## ASSIGNMENT 1
In the online comment thread about Bo Xilai, how long does the commenter Leonard R. say was spent inside the US Consulate?
## ASSIGNMENT 2
Continue the online comment thread about Bo Xilai after its last sentence.

---- SELECTED EXCERPT


        Reply
    4. davida

      we chinese have long resigned to the truism that nobody wades through the dirty water of politics without getting their feet wet. so whether his arrest is politically motivated or otherwise can only be speculated on since there is no credible source of infos that would shed sufficient light on the mystery. so as long as we masses can live in peace and make our ends meet, we dont give a rat’s ass about why these corrupted officials fell victim to some hideous and vicious political schemes.
      what baffles me though is author’s motive in writing about vaious theories circulating on line and yet admitting that these r just theories without any concret evdence to back them up. he whets audience’s appetite with his assertion that we should keep a close eye on next event that unfolds. if he is sincere, he would be much more useful in turning people out in the upcoming election of us where people have been sick of all these pyschodrama, dirt-flingling tactics.

      sometimes things are better being left unkown and i am certain whoever is gonna fall next or whatever explosive news hit the tv in the leadup to the transition wont unravel the stability and growth of chinese society. those us a..h..s can be sure of that.

      Reply
      • ChrisH

        One is surprised at your view of muck raking by the author. Surely, by alluding to innuendo a most important point is made: there is no truth, no transparency, or vehicle for knowledge to determine what happens to the people’s representatives where this so-called People’s Democracy is anything but.

        Reply
    5. Longshan

      There is a saying in Chinese which roughly translated says:

      If I want to shoot you I shoot your chicken first!

      Reply
      • Reason

        杀鸡鸡鸡 – or Kill the chicken to scare the monkey

        Reply
    6. Richard

      I believe that it has been a conspiracy against Bo Xilai.

      I do not believe that this will give a sign of where China is headed.

      So long as the international situation remains,China maintains a collective leadership style and the country is showing GDP growth,China will continuoe in the current path.

      Reply
    7. Leonard R.

      This is a very strange story.

      He spent 24 hours inside the US Consulate?
      Then why did he leave “on his own volition”?

      Why was he there and why did he leave? Those are the first two questions I have.

      Did he make a claim for asylum? If not, what was he doing inside the US Consulate for
      24 hours?

      If he made a claim for asylum? Was it denied?

      Was some kind of deal made between the US and the PRC?

--------
---- RECORDED INFORMATION

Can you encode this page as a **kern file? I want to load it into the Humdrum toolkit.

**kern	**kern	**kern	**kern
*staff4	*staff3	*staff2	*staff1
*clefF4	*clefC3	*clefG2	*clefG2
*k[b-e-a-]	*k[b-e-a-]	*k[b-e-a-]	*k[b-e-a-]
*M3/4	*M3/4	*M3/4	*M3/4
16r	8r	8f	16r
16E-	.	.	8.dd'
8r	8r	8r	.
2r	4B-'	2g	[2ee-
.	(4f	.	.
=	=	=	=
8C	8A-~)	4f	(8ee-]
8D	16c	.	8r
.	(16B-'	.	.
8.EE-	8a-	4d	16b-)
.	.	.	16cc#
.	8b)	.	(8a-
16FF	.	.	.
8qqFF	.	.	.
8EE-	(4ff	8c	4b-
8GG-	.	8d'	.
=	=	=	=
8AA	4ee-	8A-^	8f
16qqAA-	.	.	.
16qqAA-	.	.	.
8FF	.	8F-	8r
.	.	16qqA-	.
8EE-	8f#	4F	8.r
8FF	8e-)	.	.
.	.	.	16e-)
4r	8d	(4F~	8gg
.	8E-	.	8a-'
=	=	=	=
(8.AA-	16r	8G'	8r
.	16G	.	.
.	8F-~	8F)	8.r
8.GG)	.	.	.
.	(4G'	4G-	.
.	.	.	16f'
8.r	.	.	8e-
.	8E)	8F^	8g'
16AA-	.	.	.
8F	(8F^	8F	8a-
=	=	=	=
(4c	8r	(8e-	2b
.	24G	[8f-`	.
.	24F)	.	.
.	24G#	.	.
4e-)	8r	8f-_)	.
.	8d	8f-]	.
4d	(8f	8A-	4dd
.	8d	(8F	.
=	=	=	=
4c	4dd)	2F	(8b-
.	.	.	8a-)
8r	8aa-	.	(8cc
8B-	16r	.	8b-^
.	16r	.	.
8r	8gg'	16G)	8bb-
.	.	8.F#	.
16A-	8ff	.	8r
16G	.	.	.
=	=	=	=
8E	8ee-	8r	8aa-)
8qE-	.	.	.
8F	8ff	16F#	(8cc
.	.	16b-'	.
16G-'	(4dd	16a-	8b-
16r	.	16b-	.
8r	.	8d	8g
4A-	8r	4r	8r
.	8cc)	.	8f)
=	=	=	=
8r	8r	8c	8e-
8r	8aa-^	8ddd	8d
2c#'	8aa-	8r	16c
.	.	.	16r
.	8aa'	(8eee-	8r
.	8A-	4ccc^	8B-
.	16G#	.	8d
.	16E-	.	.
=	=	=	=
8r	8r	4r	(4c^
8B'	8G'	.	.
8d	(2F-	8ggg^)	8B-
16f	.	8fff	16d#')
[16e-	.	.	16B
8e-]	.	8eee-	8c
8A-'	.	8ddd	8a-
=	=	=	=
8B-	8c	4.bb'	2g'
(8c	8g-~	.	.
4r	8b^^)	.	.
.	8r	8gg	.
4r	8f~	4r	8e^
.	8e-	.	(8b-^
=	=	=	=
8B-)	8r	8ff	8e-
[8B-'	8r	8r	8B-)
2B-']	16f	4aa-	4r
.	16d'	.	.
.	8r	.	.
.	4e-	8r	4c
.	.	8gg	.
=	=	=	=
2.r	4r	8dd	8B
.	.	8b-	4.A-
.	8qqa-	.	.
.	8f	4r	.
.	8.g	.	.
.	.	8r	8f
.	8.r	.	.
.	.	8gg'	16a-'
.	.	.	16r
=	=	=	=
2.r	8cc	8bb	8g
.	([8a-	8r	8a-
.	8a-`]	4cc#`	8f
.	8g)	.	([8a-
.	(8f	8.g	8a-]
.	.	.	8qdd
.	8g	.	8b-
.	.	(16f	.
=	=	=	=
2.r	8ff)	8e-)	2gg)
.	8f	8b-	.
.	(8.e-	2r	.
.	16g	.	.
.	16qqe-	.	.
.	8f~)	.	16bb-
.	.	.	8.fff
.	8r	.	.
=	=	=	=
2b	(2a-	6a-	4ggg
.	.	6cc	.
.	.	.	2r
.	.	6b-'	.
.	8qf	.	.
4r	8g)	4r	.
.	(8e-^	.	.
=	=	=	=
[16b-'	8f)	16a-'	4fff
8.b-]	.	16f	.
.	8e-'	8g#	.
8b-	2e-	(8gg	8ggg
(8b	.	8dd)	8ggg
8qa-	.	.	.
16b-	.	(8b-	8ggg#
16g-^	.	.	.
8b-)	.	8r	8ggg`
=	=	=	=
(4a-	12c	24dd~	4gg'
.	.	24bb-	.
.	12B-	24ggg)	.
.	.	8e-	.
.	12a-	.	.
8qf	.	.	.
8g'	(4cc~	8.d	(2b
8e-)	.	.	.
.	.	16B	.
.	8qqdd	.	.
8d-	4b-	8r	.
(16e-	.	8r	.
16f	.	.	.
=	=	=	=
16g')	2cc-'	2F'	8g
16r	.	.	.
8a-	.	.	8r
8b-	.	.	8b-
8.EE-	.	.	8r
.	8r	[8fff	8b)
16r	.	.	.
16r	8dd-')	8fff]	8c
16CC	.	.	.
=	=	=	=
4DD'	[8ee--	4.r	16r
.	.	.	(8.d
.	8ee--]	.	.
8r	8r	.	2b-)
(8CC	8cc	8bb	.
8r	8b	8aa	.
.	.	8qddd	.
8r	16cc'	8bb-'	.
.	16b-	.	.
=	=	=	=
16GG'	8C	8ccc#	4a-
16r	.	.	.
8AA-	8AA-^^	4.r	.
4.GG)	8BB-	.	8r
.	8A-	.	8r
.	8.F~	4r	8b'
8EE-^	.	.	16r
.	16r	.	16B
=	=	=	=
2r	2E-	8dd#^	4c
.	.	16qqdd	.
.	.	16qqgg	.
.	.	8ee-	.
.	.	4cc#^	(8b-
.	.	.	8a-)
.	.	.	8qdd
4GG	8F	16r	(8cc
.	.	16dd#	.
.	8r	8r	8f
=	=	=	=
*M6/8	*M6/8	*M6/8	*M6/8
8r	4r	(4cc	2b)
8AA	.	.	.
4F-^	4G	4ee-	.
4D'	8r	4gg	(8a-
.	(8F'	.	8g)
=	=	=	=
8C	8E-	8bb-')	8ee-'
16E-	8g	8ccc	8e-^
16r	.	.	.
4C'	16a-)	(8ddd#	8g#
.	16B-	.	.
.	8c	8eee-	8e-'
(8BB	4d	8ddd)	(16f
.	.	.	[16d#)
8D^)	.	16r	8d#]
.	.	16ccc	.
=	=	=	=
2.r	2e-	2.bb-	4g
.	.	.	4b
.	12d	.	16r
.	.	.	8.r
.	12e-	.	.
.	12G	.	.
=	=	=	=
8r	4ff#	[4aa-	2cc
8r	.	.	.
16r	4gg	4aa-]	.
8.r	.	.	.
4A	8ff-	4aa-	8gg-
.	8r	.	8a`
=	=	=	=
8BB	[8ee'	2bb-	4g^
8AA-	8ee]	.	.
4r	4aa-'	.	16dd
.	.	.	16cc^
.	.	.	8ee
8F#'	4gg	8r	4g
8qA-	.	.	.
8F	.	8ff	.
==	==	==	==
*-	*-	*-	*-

--------

## RESPONSE 1
24 hours.

## RESPONSE 2
      Nobody looks good in this mess. The PRC rarely looks good anymore.
      But the US behavior here is hard to understand also.

      Reply
      • Reason

        I think he made an attempt to save his own skin by trying to get asylum.

        The US picked his brains for a while – found out that he didn’t know anything that special on the inner sanctum of the CCP bigwigs

        So, didn’t want to ruin Xi Jinping’s trip to the States on a diplomatic incident over this and asked him to leave, “of his own volition” of course

        And that’s “Number WANG”

        Reply
        • ChrisH

          The threat to family is too great. Better to let yourself die than also destroy your family.

          Reply
        • Leonard R.

          That sounds very plausible. But it sure does not make the US look good to potential
          PRC defectors. Some of them might actually have something to offer.

          It sets a very bad precedent IMO.

          Reply
          • John Chan

            Believing American is in the business of democracy and human rights is a fallacy.

          • a_canadian_observer

            @John Chan: Believing in china’s “peaceful rise” is like having no brains.

          • John Chan

            @a_canadian_observer,
            “Believing American is in the business of democracy and human rights is a fallacy” is a conclusion of history facts.

            “Believing in china’s ‘peaceful rise’ is like having no brains.” is a baseless conjecture with ill intent.

          • John Chan

            @a_canadian_observer,
            Harper finally comes around to view China with proper perspective. Lagging behind a hard line conservative and insisting on distorted neocon point of view is harmful to the world peace and prosperity.